Twelve years of school drudgery are behind you, and you are entering an adult world of research and truth, right? Once you eagerly soak up the knowledge and insights that your generous teachers will impart to you, the words will flow from your fingers onto the computer screen, right? (I would once have said, ‘…the words would flow from your pen…’, but that is just giving away my age.)

Wrong. University study is exciting and you will make many wonderful discoveries, but it also involves a lot of hard slog and late nights of reading, research and writing.

I must admit that I am being rather pessimistic, but I operate under the adage, ‘Be prepared for the worst, and hope for the best.’ If you are prepared for the worst, you can deal with everything between that and the best possible position.

Here we go…

  1. Read the material

All the notes and readings are given to you for a reason. When you go over your material at the beginning of the semester, ensure you have all the materials. In your mind (or even on a notepad), total up the time you think you will require for reading your materials at least twice – as you write your assessments, you will then go back and refer to these core readings as you compile your notes.

  1. Time management

Five or six weeks between assessment pieces feels like a lot of time at the beginning, but remember that in full-time study you are juggling all the elements from four subjects, so time management is a must! Running to lectures, revising print articles and listening to podcasts, attending study groups and finding time for private study – is there enough time for all of this as well as maintaining your social and home life and perhaps part-time work? Did I forget to mention you might need time to eat and sleep?

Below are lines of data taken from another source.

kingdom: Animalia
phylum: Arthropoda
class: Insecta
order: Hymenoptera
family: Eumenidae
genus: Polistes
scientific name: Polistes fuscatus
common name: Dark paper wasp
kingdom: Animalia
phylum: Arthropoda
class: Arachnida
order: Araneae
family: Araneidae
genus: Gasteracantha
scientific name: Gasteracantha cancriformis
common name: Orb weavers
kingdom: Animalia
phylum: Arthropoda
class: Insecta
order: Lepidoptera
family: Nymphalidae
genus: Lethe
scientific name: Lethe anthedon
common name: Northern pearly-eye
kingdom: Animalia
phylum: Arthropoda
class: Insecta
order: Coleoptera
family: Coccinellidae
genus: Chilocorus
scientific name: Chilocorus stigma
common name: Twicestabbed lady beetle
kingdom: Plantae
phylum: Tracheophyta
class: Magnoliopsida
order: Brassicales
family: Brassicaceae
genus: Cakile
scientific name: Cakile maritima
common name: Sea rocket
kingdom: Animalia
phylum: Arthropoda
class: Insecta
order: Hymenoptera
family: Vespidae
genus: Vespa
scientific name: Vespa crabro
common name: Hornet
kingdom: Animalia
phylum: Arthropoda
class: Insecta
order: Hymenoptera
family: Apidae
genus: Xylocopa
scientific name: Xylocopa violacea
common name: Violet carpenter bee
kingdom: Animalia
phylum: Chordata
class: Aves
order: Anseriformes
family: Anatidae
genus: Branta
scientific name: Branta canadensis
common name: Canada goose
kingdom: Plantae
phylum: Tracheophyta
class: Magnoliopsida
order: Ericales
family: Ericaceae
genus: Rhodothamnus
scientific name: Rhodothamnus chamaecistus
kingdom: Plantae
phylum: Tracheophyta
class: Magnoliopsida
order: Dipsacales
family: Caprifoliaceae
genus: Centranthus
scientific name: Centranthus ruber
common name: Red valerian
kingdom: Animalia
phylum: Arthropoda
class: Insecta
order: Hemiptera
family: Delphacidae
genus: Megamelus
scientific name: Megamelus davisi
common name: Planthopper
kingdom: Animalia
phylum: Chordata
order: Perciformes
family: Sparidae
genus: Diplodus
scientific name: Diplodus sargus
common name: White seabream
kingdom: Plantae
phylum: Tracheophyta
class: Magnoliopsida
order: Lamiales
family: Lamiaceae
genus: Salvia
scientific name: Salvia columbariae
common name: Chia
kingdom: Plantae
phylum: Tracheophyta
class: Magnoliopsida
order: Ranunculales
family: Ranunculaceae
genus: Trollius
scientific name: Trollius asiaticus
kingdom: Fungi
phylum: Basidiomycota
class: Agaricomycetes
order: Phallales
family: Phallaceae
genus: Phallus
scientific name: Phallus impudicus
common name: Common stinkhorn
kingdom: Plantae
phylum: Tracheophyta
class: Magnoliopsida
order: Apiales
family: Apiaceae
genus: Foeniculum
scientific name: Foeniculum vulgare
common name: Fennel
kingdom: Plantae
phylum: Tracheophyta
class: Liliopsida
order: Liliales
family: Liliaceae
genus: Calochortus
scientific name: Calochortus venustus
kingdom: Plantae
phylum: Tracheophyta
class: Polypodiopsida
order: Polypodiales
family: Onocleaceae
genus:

All of this sounds overwhelming, yet it would take only a little management at the beginning of your course to set up a timetable that will take you through the whole semester.

  1. Research

As well as reading the course materials, you will also be researching your own information from various sources. This also takes time, and you need to organise your timetable so that you ‘finish’ the assessment at least a couple of days before the due date. This will ensure that you have time to reread and revise your work and its elements, thereby giving you time to include those extra pieces of information you almost forgot, or expand an idea or perspective that strikes you as insightful on rereading the piece as a whole. This extra work may entail a revisit to your research.

This extra work is essential if you want your assessment task to shine as a comprehensive, polished piece of writing. Without it, you can probably pass, but this additional polish can earn extra marks and set a higher personal standard.

  1. Before you hit send…

The last read-through you will do before submitting your assessment piece will be for a proofread. This is essential! Some tutors see spelling, grammar and punctuation errors as minor infractions whilst others will zealously take off a mark or two to teach you to be more careful with your language.

Spelling is easily corrected – invest in a Concise Macquarie Dictionary Ed. 6 (for my Australian readers). It does not take long to look up the correct spelling of a tricky word, and then you will spell it correctly forever (hopefully)!

Grammar and punctuation are somewhat symbiotic; the one affects the other. The simplest way to check is to read your assessment out loud – imagine that someone in authority (teacher, journalist, etc.) is reading it – you will hear the awkwardness in incorrect phrasing.

Most of these errors are highlighted in MS-Word or Adobe Acrobat, so they are sometimes easily identified and corrected.

In Closing…

These are only a few issues that can help you in a general way; I will be expanding on these (and others) in future posts.